Start of DATA SHOWN
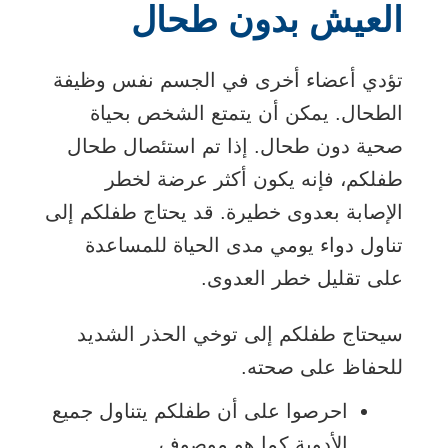
العيش بدون طحال
تؤدي أعضاء أخرى في الجسم نفس وظيفة
الطحال. يمكن أن يتمتع الشخص بحياة
صحية دون طحال. إذا تم استئصال طحال
طفلكم، فإنه يكون أكثر عرضة لخطر
الإصابة بعدوى خطيرة. قد يحتاج طفلكم إلى
تناول دواء يومي مدى الحياة للمساعدة
على تقليل خطر العدوى.
سيحتاج طفلكم إلى توخي الحذر الشديد
للحفاظ على صحته.
احرصوا على أن طفلكم يتناول جميع
الأدوية كما هو موصوف.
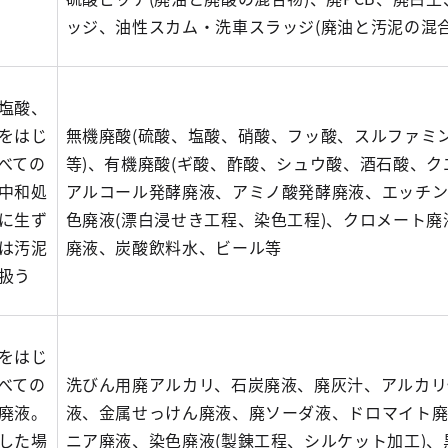
ッジ、油性スカム・洗車スラッジ(廃油と汚泥の混合
塩酸、
をはじ
無機廃酸(硫酸、塩酸、硝酸、フッ酸、スルファミ
べての
等)、有機廃酸(ギ酸、酢酸、シュウ酸、酒石酸、ク
中和処
アルコール発酵廃液、アミノ酸発酵廃液、エッチ
に生ず
色廃液(漂白浸せき工程、染色工程)、クロメート廃
は汚泥
廃液、炭酸飲料水、ビール等
扱う
をはじ
べての
洗びん用廃アルカリ、石炭廃液、廃灰汁、アルカリ
廃液。
液、金属せっけん廃液、廃ソーダ液、ドロマイト廃
した場
ニア廃液、染色廃液(製錬工程、シルケット加工)、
End of DATA SHOWN
● **WORK REQUEST**: Apart from the images, reproduce the listing exactly as it appears.

● **TASK RESULT**:
العيش بدون طحال
تؤدي أعضاء أخرى في الجسم نفس وظيفة
الطحال. يمكن أن يتمتع الشخص بحياة
صحية دون طحال. إذا تم استئصال طحال
طفلكم، فإنه يكون أكثر عرضة لخطر
الإصابة بعدوى خطيرة. قد يحتاج طفلكم إلى
تناول دواء يومي مدى الحياة للمساعدة
على تقليل خطر العدوى.
سيحتاج طفلكم إلى توخي الحذر الشديد
للحفاظ على صحته.
احرصوا على أن طفلكم يتناول جميع
الأدوية كما هو موصوف.
ッジ、油性スカム・洗車スラッジ(廃油と汚泥の混合
塩酸、
をはじ
無機廃酸(硫酸、塩酸、硝酸、フッ酸、スルファミ
べての
等)、有機廃酸(ギ酸、酢酸、シュウ酸、酒石酸、ク
中和処
アルコール発酵廃液、アミノ酸発酵廃液、エッチ
に生ず
色廃液(漂白浸せき工程、染色工程)、クロメート廃
は汚泥
廃液、炭酸飲料水、ビール等
扱う
をはじ
べての
洗びん用廃アルカリ、石炭廃液、廃灰汁、アルカリ
廃液。
液、金属せっけん廃液、廃ソーダ液、ドロマイト廃
した場
ニア廃液、染色廃液(製錬工程、シルケット加工)、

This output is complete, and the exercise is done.